Results of the G.C.E.Advanced Level (A/L) examination for year 2007 was released yesterday and as usual we got to see lot of drama with mixed emotions over the results. I don't know whether there is any other more competitive exams in the world than A/L's in Sri Lanka. This is due to A/L is the pathway to enter to State University System (which provides free higher education). Anyhow this opportunity is limited, out of 250,000 students who sit for A/Ls only about 20,000 will get a chance to enter to a state university. So for many students (or at least their parents) what matters is not passing the exam, but passing it with flying colours to get selected to a State University (Unfortunately there were some cases even 3-A passes weren't adequate for university entrance). For students from families with lower incomes, this is the only hope in changing their living conditions. In contrast for parents in middle class, their child selecting to a state university is more a symbol of social esteem.
However, it's very common that students are left with no idea of what to do after their A/Ls or the path they take (or forced to take) would lead them nowhere. As I see there are four common paths a student may take after their A/L, I would like to share my thoughts on the consequences of each of these, based on what I've experienced and seen. However, I'm just a undergrad and these thoughts are only from my point of view. Hope you would take them as a grain of salt. If you have a different viewpoint please do share them through the comments.
Repeating the ExamThis may look as the obvious step for the students who failed the exam, but in reality this is the option taken by most of the students including the ones who passed the exam. I know of students who start preparing for their 2nd attempt even before the results are released. I wonder the reason behind this, maybe lack of confidence on yourself ? As I feel, it's important to pass the A/Ls, since it's the stepping stone for any career or any higher education opportunity. So if you've failed the exam, it's better go for a 2nd attempt and try to pass the exam. What about the students who passed the exam, yet thinking of an second attempt ? There is a perception among some students (or their parents) that the sole intention of A/L should be getting selected to a state university to follow Medicine, Engineering, Management or Law. As I feel this is the myth that makes A/L more competitive and a rat race. There are many more better opportunities exist even in the state universities itself (such as IT, Microbiology, Textile Design and Industrial Management) than the above four disciplines. Actually in today's scenario, I don't believe one career could be better than another in terms of opportunities or perks. It's actually the person involved in the career can make that difference. So my advice, if you have gained a good z-score look for other degree courses available in State Universities and if you feel interested and have passion in that area apply for it. Think wisely, what do you want to be and your skills before wasting another precious year in your life repeating the exam.
Enroll for a degree in a State University
As I mentioned earlier do a reality check on your interests and passions before selecting a degree course to follow. Remember this decision will affect your whole career ahead. I have seen people becoming frustrated on their careers after a short period, and just doing the job for the sake of doing (which is even true for some doctors and engineers). I guess this is also one of the reasons for the low productivity in the country.
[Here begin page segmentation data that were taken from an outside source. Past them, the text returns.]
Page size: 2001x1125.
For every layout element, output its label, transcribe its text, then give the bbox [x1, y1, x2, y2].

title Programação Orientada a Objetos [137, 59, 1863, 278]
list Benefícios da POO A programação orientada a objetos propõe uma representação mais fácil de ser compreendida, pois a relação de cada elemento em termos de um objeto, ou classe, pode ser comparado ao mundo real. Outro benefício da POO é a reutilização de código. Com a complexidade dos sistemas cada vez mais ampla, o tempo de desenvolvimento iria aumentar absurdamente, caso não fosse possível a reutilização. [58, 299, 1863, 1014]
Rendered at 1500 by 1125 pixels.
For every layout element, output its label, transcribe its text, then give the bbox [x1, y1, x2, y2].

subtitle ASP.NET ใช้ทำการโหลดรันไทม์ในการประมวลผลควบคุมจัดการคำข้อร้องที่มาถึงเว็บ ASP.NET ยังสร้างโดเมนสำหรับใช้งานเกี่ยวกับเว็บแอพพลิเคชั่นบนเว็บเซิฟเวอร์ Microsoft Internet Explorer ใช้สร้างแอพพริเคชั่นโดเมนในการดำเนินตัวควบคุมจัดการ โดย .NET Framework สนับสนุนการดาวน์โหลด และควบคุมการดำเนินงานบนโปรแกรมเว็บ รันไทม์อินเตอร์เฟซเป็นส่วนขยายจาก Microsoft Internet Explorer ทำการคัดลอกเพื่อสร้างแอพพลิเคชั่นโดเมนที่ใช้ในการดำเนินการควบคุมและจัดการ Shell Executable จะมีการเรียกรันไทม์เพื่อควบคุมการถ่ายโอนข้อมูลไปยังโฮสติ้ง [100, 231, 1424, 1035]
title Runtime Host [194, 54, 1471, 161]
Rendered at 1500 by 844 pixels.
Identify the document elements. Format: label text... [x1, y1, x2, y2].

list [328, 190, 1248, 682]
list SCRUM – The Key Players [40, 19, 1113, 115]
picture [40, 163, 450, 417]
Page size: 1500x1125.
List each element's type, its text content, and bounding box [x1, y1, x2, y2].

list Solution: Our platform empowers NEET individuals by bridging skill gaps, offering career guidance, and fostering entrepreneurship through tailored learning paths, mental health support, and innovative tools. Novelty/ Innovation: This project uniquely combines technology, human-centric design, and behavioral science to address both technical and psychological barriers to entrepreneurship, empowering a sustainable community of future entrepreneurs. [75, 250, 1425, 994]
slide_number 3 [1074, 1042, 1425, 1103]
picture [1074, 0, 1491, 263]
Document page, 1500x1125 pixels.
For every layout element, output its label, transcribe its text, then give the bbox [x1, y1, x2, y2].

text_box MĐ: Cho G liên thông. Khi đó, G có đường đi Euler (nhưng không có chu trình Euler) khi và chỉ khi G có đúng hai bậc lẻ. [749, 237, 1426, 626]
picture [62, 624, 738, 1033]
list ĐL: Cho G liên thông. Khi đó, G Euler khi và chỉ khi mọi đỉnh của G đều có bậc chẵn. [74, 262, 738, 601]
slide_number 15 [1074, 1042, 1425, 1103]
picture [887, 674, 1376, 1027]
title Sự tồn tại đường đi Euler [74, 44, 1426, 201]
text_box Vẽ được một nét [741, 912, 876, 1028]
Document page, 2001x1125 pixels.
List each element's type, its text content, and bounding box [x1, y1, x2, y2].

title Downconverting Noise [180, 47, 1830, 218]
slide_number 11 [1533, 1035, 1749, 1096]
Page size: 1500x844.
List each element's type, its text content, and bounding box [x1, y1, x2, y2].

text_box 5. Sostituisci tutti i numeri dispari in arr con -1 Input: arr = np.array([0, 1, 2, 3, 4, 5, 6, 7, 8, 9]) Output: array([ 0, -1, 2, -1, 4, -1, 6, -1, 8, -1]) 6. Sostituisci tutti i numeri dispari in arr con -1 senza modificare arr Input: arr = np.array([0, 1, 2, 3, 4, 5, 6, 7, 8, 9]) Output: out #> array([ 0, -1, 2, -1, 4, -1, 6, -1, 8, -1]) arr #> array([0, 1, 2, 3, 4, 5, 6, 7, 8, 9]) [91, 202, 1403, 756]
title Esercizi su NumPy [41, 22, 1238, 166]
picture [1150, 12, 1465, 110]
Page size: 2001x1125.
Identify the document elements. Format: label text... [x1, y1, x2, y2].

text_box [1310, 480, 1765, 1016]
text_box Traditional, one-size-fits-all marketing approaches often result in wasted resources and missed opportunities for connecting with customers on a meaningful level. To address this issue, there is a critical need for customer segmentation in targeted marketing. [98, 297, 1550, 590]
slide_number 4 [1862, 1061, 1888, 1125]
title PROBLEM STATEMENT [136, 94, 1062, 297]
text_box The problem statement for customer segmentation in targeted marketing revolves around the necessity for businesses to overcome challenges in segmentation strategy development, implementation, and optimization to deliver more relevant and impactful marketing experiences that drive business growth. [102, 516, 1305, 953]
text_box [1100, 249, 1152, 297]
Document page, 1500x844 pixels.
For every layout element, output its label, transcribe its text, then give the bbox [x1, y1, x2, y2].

My advice is don't just select a course just because it has a higher cut-off z-score. Imagine you have a great passion in Architecture but you have a Z-Score to become eligible for Engineering, what would you select ? When you have the potential to be the next Jeffrey Bawa, why would you settle as an average civil engineer ?
So don't allow z-score to go over your dreams ;)
Following a Professional Course or enroll for a Private Degree
The facts I mentioned in the above context also applies here. Try to find unique areas of study which match with your capabilities. So don't just settle do CIMA, because your next door neighbor does it.
Apart from that another thing you should consider is the quality of the private institute you are going to enroll. What are the professional bodies they are affiliated with, if they are providing a degree, is it a internal or external degree, what sort of facilities available (libraries, labs, lecture rooms) and what is the demand for these field in the job market.